A deflação ocorre quando os preços dos ativos e dos consumidores caem com o tempo. Isso pode parecer uma grande coisa para os compradores, exceto que a causa da deflação generalizada é uma queda de demanda a longo prazo. Isso significa que provavelmente está ocorrendo uma recessão . Isso traz perdas de emprego, salários em declínio e um grande sucesso na sua carteira de ações . Como uma recessão piora, o mesmo acontece com a deflação. As empresas reduzem os preços em uma tentativa desesperada de levar as pessoas a comprar seus produtos.

Como é medido

Oficialmente, a deflação é medida pela diminuição do Índice de Preços ao Consumidor . Mas o IPC não mede os preços das ações , um importante indicador econômico. Por exemplo, os aposentados usam ações para financiar compras. As empresas os utilizam para financiar o crescimento. Isso significa que quando o mercado de ações cai, o CPI pode estar perdendo um importante indicador de deflação como é sentido nos livros de bolso das pessoas. A conscientização dos indicadores econômicos é importante para avaliar com eficácia se uma quebra no mercado de ações pode causar uma recessão .

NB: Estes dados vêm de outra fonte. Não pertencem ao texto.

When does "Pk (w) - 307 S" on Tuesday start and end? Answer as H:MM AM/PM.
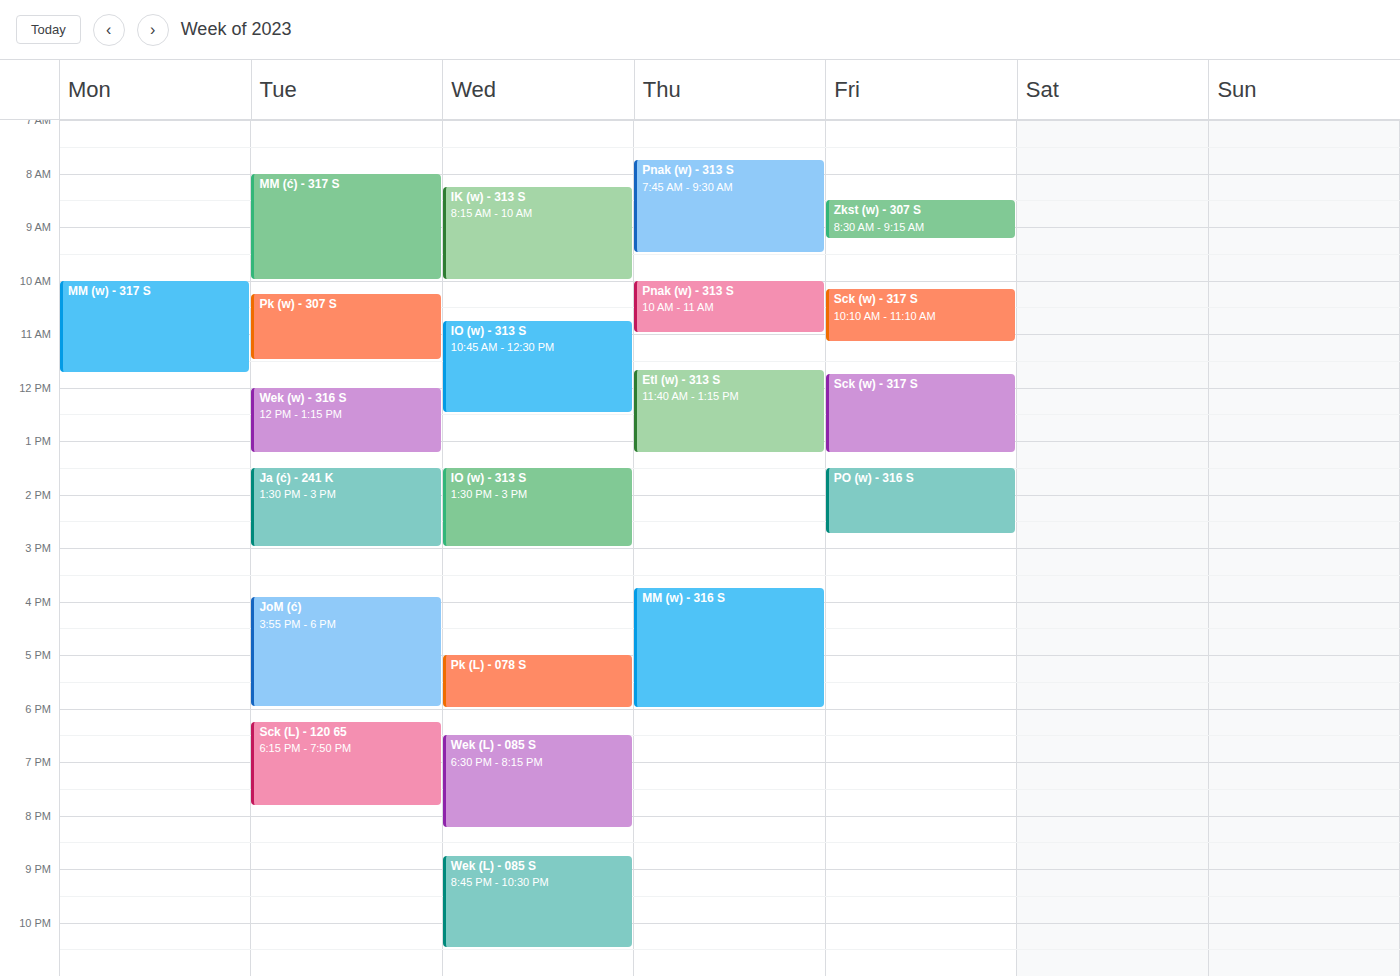
10:15 AM to 11:30 AMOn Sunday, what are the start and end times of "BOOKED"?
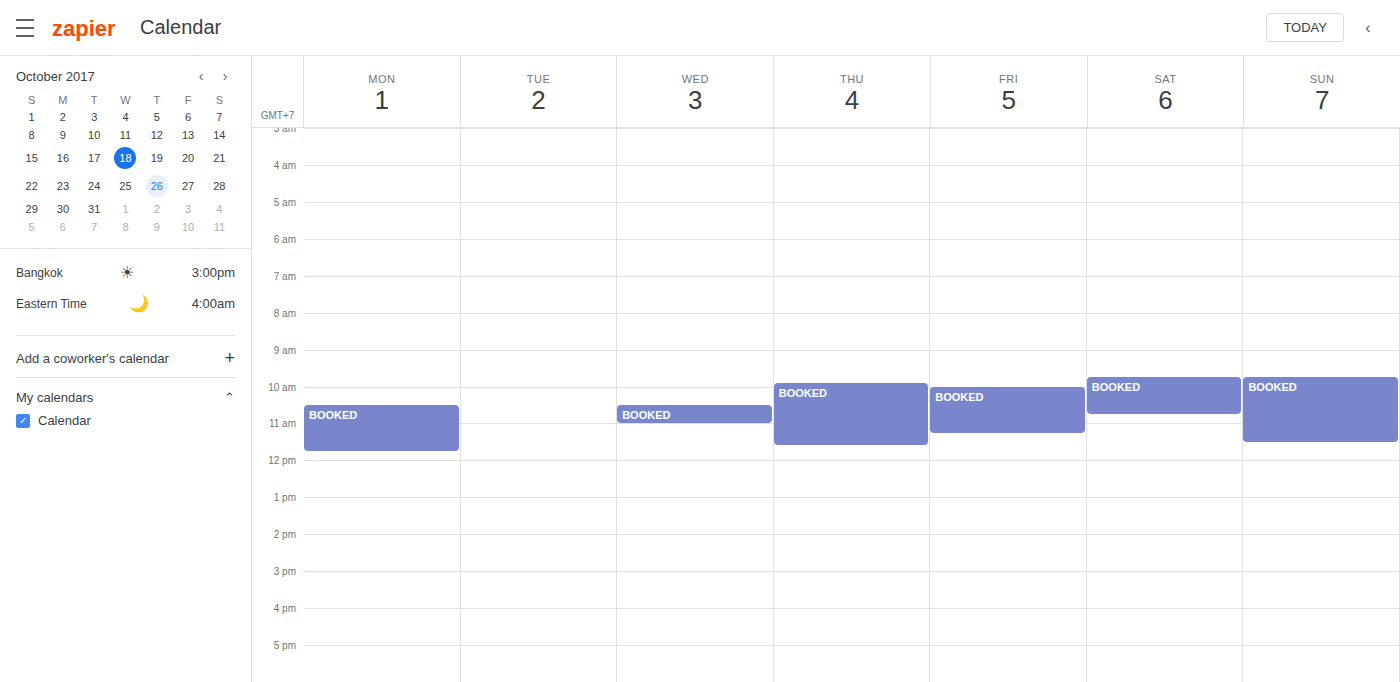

O IPC não inclui preços de venda de residências. Em vez disso, calcula o "equivalente mensal de possuir uma casa", que deriva de aluguéis. Isso é enganoso, uma vez que os preços dos aluguéis tendem a cair quando há uma alta vaga. Geralmente é quando as taxas de juros estão baixas e os preços da habitação estão subindo. Por outro lado, quando os preços das casas estão caindo devido às altas taxas de juros , os aluguéis tendem a aumentar.

Isso significa que a CPI pode fornecer uma leitura falsa baixa quando os preços das residências estão altos e os aluguéis são baixos. É por isso que não avisou sobre a inflação de ativos durante a bolha imobiliária de 2006. Se tivesse, o Federal Reserve poderia ter aumentado as taxas de juros para evitar a bolha. Isso também teria evitado a dor quando a bolha estourou em 2007.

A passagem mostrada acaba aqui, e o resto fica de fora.